Gerçek kişilere ilişkin kişisel verileri işlerken temel alınması gereken bu ilke “işlendikleri amaçla bağlantılı, sınırlı ve ölçülü olma” ilkesi olarak Kanun’da düzenlenmektedir. Bu ilkeyi detaylı incelemeden önce kişisel veriyi “gerçek kişiyi” belirleyen ya da belirlenebilir kılan her türlü veri olarak tanımlamak gerekir. Kişisel veri işlemek ise ya kişisel verileri herhangi bir veri kayıt sisteminin parçası olmak kaydıyla otomatik olmayan yollarla ya da tam veya yarı otomatik yollarla yapılabilir. Kişisel verilerin işlenmesi; elde etme, kaydetme, depolama, muhafaza etme, değiştirme, yeniden düzenleme, açıklama, aktarma, devralma, elde edilebilir hâle getirme, sınıflandırma veya kullanılmasını engelleme anlamlarına da gelmektedir.
Toplanan veriler amaca uygun mu?
Söz konusu ilkeyi detaylı inceleyecek olursak; veri işlerken ölçülü davranma prensibinin önemli bir kriter gerektiğini görmekteyiz. Bu da kişisel verilerin işleme amaçlarını ve vasıtalarını belirleyen, veri kayıt sisteminin kuran ve yöneten kişinin dikkatle seçilmesini gerektirir. Ayrıca bir kişisel veri işleniyorsa, bu verinin toplanma amacına uygun, meşru ve kabul edilebilir bir bağlantısı olması gerekmektedir.
Somutlaştırmak adına bir örnek verelim; ücretsiz yemek tarifleri veren bir mobil uygulamanın, bu uygulamayı akıllı telefonuna yükleyen bir kişinin konum bilgisine, rehberindeki kişilere, kamera görüntülerine veya SMS yazışmalarına ulaştığı ve bu verileri işlediğini varsayalım. Bu verileri işlemenin, uygulamanın amacı ve işlevi olan yemek tarifi sunma ile meşru bir bağının olduğunu ve ölçülü olduğunu söylemek tutarlı bir açıklamaya ihtiyaç duyar.

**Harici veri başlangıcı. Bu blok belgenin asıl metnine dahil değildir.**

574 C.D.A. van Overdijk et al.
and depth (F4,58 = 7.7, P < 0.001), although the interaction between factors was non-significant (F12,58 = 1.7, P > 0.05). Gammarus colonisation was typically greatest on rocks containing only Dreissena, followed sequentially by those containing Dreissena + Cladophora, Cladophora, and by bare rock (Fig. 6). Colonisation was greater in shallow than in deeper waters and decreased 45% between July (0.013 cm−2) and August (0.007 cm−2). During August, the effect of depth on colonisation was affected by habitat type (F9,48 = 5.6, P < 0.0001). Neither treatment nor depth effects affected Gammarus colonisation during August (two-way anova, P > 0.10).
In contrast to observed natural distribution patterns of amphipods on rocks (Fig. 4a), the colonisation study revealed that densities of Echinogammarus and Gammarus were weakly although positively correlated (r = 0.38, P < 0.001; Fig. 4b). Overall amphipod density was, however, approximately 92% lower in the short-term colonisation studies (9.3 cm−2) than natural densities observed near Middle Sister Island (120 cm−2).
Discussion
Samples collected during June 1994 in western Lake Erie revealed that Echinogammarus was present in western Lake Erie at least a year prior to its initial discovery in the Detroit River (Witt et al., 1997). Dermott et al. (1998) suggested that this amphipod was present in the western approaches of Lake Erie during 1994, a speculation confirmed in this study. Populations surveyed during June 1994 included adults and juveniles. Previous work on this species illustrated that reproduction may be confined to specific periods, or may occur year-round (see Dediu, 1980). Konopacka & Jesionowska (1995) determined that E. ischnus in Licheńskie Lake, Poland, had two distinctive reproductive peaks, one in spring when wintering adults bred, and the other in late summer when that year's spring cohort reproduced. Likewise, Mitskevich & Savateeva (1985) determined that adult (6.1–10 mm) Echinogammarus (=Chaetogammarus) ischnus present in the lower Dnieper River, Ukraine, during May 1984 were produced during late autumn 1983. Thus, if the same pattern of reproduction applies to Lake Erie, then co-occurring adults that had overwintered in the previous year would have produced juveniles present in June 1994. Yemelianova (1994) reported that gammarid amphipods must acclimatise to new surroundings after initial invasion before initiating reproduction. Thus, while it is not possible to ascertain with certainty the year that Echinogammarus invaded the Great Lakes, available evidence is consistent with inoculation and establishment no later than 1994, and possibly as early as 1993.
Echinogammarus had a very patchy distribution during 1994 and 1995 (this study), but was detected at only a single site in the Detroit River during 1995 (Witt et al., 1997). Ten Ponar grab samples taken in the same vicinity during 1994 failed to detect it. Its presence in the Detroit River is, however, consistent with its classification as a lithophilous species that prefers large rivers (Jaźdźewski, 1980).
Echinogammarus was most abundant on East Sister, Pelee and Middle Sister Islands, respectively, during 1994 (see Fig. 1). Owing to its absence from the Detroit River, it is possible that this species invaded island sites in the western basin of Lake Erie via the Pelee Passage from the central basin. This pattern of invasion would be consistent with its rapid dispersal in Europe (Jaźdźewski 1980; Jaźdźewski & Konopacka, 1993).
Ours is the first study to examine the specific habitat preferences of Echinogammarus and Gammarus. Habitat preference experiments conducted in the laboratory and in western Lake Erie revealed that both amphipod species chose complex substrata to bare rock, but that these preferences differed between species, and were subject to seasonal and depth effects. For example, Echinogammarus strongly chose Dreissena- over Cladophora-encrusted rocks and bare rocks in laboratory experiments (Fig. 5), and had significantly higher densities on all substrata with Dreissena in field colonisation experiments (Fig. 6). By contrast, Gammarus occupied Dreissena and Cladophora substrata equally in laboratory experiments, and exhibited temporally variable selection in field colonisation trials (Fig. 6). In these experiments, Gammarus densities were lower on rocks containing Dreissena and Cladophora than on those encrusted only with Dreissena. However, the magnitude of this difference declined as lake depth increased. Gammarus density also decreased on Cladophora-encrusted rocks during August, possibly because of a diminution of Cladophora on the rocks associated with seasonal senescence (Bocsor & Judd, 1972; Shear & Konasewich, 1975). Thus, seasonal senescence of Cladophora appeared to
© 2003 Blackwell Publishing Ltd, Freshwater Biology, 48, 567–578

Diğer taraftan kişinin bulunduğu yerdeki restoranların menülerindeki yemekleri veya yemek tariflerini sunan konum tabanlı bir uygulama için kişinin konum bilgisine ulaşmanın ve bu veriyi işlemenin uygulamanın amacıyla bağlantılı ve ölçülü olduğunu kabul etmek mümkündür.
1 milyon TL'ye varan cezalar gelebilir
Bu noktada mevcut Kanun'un bize kısık bir sesle de olsa “ihtiyacın olmayan veriyi işleme!” mesajını verdiğinin ve muhafazakâr yorumlar yapmaya neden olduğunu belirtebilirim. Kanun kapsamında kurulacak olan Veri Koruma Kurumu'na başvuruda bulunulması ve yapılacak bir denetimle uygulama geliştiren şirketin hukuka aykırı veri işlediğine hükmedilmesi sonucunda 1 milyon TL’ye varan para cezaları ile muhatap olunması kanımca çok uzak bir ihtimal değildir. Prensipte değerlendirdiğimizde veri işlerken muhafazakâr yorumlar yapmaya neden olan hükümlerin, uygulamada nasıl karşılık bulacağını ise elbette ilerleyen zamanda daha net göreceğiz.
Özel bir örnekle ele aldığım bu konu; elbette sigortadan sağlığa, e-ticaretten bankacılığa, her sektörde veri işleyen veri sorumlularının kendi veri işleme operasyonları için değerlendirmesi gereken bir konudur. Ekim’den itibaren Veri Koruma Kurumu'nun kurulmasıyla veri işleme noktasında birçok soru gündeme gelecek ve şirketler kişisel veri işleme prosedürlerini yeni baştan gözden geçirmek ve yenilemek zorunda kalacaklar. Şimdiden rahatlıkla yapabileceğimiz yorum ise şirketler ciddi idari para cezaları ile karşılaşmak istemiyorlarsa veri işleme süreçlerinin hukuka uygunluk denetimi geciktirmeden yapmaları yararlı olacaktır.